Short task: Reproduce the stretch from the line containing "scientific name: Aster alpinus" through the line containing "scientific name: Allionia incarnata", with "phylum" changed to "division" and everything else kept the same. Give only those lines.

Supplied data:

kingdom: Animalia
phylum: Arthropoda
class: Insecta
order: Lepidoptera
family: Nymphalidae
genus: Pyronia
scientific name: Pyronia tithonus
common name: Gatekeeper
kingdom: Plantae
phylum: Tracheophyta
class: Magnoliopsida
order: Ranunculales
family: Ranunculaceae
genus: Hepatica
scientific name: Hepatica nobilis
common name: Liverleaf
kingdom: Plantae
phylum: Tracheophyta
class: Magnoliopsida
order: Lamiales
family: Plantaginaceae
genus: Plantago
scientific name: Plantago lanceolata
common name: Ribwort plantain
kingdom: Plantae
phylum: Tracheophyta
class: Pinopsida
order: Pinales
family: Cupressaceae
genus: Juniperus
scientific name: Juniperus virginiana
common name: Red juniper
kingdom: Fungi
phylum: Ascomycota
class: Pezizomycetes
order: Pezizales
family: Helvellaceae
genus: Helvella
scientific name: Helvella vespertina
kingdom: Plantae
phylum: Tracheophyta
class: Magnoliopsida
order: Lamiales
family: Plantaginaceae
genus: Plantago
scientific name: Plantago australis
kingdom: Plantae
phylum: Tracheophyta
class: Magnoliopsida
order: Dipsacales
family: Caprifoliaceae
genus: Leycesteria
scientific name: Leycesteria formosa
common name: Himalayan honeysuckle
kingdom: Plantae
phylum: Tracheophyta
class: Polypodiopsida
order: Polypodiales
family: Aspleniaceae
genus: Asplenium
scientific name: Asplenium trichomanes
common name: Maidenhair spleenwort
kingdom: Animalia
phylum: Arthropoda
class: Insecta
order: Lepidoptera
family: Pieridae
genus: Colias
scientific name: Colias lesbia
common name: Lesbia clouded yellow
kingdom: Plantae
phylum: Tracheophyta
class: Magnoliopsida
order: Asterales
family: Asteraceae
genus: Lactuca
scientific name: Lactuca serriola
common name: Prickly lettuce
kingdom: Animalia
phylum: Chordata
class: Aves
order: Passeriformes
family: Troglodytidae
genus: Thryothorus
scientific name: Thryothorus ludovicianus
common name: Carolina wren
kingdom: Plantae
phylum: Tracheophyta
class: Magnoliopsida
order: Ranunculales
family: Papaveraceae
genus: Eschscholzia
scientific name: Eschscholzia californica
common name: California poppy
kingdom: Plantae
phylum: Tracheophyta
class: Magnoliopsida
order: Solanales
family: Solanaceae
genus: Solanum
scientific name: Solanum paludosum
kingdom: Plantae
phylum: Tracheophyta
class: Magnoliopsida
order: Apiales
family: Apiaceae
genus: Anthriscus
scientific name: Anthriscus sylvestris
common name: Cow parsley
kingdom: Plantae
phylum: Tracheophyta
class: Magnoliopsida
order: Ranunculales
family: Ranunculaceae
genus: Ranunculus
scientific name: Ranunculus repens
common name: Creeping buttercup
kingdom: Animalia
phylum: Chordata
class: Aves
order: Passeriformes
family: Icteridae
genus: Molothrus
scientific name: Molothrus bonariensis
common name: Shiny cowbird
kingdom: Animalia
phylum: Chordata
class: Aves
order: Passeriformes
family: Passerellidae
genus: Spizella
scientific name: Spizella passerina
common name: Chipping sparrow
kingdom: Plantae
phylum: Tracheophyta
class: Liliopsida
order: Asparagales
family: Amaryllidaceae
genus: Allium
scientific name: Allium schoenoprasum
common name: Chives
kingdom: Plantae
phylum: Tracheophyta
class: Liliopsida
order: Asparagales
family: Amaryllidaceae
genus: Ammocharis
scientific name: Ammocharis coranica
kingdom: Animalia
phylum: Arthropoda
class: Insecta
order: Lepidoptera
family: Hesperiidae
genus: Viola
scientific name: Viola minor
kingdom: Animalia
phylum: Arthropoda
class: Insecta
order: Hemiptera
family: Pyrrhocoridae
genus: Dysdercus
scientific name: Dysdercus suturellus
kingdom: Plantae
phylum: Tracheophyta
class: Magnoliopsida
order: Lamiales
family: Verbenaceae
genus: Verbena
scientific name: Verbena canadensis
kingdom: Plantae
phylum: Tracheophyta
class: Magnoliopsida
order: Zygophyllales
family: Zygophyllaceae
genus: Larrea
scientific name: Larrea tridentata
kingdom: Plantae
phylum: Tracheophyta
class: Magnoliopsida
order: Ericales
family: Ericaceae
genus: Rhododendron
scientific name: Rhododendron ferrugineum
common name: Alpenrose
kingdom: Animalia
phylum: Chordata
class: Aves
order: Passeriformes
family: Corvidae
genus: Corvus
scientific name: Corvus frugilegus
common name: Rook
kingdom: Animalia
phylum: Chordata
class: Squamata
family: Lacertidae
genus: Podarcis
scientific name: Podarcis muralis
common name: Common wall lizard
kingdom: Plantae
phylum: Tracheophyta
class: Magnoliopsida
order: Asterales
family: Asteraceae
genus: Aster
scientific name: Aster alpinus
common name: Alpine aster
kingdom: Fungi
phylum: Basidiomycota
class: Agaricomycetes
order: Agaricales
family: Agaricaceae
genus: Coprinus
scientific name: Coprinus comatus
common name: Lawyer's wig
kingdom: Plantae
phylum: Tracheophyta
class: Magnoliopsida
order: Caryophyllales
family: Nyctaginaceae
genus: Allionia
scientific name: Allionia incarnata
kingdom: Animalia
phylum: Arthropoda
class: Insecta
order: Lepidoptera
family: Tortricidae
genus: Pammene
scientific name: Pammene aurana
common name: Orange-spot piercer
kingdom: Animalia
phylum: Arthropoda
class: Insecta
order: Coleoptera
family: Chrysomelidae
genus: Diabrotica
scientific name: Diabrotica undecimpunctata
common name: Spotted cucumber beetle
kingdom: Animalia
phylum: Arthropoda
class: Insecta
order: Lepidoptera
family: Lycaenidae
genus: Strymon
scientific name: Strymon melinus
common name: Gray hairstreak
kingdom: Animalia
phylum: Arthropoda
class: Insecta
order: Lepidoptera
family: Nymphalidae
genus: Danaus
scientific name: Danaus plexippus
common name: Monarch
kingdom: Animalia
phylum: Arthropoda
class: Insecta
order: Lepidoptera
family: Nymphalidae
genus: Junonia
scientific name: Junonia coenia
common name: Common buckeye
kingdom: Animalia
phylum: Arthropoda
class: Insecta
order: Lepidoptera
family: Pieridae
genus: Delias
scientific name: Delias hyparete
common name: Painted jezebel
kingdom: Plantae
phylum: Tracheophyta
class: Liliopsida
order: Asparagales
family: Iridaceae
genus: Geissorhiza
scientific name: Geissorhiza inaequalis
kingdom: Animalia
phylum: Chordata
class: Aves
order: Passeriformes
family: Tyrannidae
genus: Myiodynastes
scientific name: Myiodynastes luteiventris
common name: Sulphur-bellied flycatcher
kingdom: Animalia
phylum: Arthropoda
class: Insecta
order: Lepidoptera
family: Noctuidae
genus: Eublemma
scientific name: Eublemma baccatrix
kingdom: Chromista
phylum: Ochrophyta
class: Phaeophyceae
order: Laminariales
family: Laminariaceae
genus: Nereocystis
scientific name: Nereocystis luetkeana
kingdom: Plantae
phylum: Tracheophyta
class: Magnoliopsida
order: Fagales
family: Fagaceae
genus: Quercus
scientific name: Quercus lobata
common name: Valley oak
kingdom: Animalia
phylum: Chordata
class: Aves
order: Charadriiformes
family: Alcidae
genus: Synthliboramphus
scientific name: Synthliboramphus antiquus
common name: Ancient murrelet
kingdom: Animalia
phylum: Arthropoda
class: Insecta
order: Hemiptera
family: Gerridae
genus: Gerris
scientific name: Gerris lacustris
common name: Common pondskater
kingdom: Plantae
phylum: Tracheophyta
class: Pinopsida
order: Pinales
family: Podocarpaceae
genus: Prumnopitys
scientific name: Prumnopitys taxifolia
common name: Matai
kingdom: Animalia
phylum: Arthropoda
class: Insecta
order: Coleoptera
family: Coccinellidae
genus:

Response:
scientific name: Aster alpinus
common name: Alpine aster
kingdom: Fungi
division: Basidiomycota
class: Agaricomycetes
order: Agaricales
family: Agaricaceae
genus: Coprinus
scientific name: Coprinus comatus
common name: Lawyer's wig
kingdom: Plantae
division: Tracheophyta
class: Magnoliopsida
order: Caryophyllales
family: Nyctaginaceae
genus: Allionia
scientific name: Allionia incarnata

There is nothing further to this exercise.